=== Begin Enclosure ===

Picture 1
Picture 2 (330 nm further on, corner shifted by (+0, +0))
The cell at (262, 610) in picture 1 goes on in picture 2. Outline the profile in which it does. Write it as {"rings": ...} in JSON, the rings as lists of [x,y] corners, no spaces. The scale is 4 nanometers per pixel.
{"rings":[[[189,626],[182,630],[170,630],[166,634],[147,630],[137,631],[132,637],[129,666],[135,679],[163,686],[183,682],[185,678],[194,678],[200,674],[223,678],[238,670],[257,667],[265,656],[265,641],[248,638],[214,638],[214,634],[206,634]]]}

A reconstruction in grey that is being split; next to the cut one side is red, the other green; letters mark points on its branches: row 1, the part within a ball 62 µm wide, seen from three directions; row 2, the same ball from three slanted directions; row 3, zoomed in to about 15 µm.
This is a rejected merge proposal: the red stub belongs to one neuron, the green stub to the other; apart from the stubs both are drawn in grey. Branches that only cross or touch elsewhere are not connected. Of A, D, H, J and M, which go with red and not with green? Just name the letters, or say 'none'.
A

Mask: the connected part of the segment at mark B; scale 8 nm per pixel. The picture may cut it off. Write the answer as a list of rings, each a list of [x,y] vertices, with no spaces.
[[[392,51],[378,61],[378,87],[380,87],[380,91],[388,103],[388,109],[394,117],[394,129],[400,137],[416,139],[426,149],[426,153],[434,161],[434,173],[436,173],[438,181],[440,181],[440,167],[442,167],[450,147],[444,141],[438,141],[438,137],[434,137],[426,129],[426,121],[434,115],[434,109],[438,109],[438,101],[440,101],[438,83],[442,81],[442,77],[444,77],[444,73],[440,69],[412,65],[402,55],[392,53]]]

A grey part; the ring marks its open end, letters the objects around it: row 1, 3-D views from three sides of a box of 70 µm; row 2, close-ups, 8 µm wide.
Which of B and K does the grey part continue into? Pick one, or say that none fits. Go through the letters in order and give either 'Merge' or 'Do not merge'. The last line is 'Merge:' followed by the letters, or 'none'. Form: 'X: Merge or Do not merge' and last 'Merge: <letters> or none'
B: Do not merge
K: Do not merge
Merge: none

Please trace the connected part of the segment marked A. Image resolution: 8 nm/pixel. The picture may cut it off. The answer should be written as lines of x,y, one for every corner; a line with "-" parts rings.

=== End Enclosure ===

Starting at the line with "Mask: the connected", copy every line up to and including the last one in the entries above.

Mask: the connected part of the segment at mark B; scale 8 nm per pixel. The picture may cut it off. Write the answer as a list of rings, each a list of [x,y] vertices, with no spaces.
[[[392,51],[378,61],[378,87],[380,87],[380,91],[388,103],[388,109],[394,117],[394,129],[400,137],[416,139],[426,149],[426,153],[434,161],[434,173],[436,173],[438,181],[440,181],[440,167],[442,167],[450,147],[444,141],[438,141],[438,137],[434,137],[426,129],[426,121],[434,115],[434,109],[438,109],[438,101],[440,101],[438,83],[442,81],[442,77],[444,77],[444,73],[440,69],[412,65],[402,55],[392,53]]]

A grey part; the ring marks its open end, letters the objects around it: row 1, 3-D views from three sides of a box of 70 µm; row 2, close-ups, 8 µm wide.
Which of B and K does the grey part continue into? Pick one, or say that none fits. Go through the letters in order and give either 'Merge' or 'Do not merge'. The last line is 'Merge:' followed by the letters, or 'none'. Form: 'X: Merge or Do not merge' and last 'Merge: <letters> or none'
B: Do not merge
K: Do not merge
Merge: none

Please trace the connected part of the segment marked A. Image resolution: 8 nm/pixel. The picture may cut it off. The answer should be written as lines of x,y, one for every corner; a line with "-" parts rings.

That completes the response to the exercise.